» **QUOTED TEXT**
■ ■ ■

Agile Management And Decentralized Decisions – Isn’t It Ironic?

Decentralized Decision-Making An Ancient Constraint

As I was gathering inspiration for a previous blog post, Kick Market Delay to the Curb, I read an old Harvard Business Review article about decentralized decision-making where the authors mention Moses. Yes, the Moses of the burning bush on the mount. The reference is when Jethro requested that Moses distribute responsibility. The writers note the correct period – 400 B.C.

I thought that I went back in time to validate my concepts! The article was spot on about the psychological conflict around decentralization being an ancient issue that remains ongoing today, for people doing important things and American business too.

Let’s go back a short period of time to reflect on this tricky subject and then talk about how to accelerate digital transformation using decentralized decision-making:

Alanis Morrisette is on top of the charts in the diverse ’90s with the song Ironic; Microsoft has Jennifer Aniston and Matthew Perry of the iconic Friends sitcom teaching us how to use Windows 95, and we all sat on the edge of our seats watching a movie where everyone knew the ending. While Rose and Jack hung onto the bow of the world’s largest luxury liner in the middle of a frozen ocean on the big screen, U.S. President Bill Clinton saw his highest ever ratings mid-scandal with Monica Lewinsky.

Isn’t That Ironic?

Alanis Morissette, using decentralized decision-making, 1996
Alanis Morissette, using decentralized decision-making, 1996

Shockingly, the Clinton ratings weren’t caused by the administration’s balanced Federal budget. The first balanced budget with a surplus in 30 years! This unrepeated phenomenon was driven by higher tax rates on the wealthy and increased income due to tech-created opportunities that resulted in more Federal tax deposits from individuals and corporations. The new opportunities being created by technology were the beginning of digital. So, why didn’t we openly talk about how we could progress or shift culture as a society, given our new impending digital future?

■ ■ ■

» **STATED PROBLEM A**
In the blog post on decentralized decision-making, which product were Jennifer Aniston and Matthew Perry teaching people to use?
» **STATED PROBLEM B**
Reproduce the blog post word for word from "Agile Management And" to "American business too.".

■ ■ ■

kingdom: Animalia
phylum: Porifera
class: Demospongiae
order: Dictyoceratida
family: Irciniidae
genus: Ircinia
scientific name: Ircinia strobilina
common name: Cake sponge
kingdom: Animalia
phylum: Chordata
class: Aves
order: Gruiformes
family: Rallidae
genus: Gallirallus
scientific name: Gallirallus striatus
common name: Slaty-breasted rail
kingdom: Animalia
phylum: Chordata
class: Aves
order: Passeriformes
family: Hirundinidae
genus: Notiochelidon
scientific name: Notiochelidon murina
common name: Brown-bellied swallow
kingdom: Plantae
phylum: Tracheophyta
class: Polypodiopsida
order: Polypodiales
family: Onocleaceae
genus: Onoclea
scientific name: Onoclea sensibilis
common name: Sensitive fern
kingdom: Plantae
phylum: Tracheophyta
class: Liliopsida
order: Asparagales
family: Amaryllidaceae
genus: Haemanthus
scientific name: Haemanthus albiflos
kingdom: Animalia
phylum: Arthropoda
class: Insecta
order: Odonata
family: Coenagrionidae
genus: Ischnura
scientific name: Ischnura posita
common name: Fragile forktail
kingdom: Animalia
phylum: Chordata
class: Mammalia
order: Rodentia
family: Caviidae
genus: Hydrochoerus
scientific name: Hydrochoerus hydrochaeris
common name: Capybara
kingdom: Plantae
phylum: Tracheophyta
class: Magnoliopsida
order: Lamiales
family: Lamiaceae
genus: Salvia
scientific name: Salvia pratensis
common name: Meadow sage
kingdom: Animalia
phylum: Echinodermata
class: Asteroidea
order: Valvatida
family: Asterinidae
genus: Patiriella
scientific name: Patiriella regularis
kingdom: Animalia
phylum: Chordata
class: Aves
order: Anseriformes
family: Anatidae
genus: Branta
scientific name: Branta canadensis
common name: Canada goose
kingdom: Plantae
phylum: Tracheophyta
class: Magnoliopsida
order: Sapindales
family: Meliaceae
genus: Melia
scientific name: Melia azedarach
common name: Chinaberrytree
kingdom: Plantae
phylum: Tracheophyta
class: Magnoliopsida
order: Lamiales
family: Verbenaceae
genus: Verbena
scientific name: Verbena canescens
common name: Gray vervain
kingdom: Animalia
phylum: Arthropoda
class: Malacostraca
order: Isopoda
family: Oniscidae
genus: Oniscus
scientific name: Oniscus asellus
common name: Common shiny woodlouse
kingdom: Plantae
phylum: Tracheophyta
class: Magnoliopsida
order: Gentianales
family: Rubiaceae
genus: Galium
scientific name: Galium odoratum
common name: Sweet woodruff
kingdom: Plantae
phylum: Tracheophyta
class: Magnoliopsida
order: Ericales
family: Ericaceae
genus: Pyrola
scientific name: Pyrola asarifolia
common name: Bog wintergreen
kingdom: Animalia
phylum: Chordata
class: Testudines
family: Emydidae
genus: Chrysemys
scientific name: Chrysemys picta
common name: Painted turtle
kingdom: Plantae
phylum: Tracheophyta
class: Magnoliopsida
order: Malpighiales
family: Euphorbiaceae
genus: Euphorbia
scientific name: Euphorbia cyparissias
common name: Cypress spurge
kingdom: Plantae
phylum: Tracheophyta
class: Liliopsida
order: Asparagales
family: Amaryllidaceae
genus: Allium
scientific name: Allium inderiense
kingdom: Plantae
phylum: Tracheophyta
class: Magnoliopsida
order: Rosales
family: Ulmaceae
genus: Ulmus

■ ■ ■

» **FULL RESPONSE A**
Windows 95

» **FULL RESPONSE B**
Agile Management And Decentralized Decisions – Isn’t It Ironic?

Decentralized Decision-Making An Ancient Constraint

As I was gathering inspiration for a previous blog post, Kick Market Delay to the Curb, I read an old Harvard Business Review article about decentralized decision-making where the authors mention Moses. Yes, the Moses of the burning bush on the mount. The reference is when Jethro requested that Moses distribute responsibility. The writers note the correct period – 400 B.C.

I thought that I went back in time to validate my concepts! The article was spot on about the psychological conflict around decentralization being an ancient issue that remains ongoing today, for people doing important things and American business too.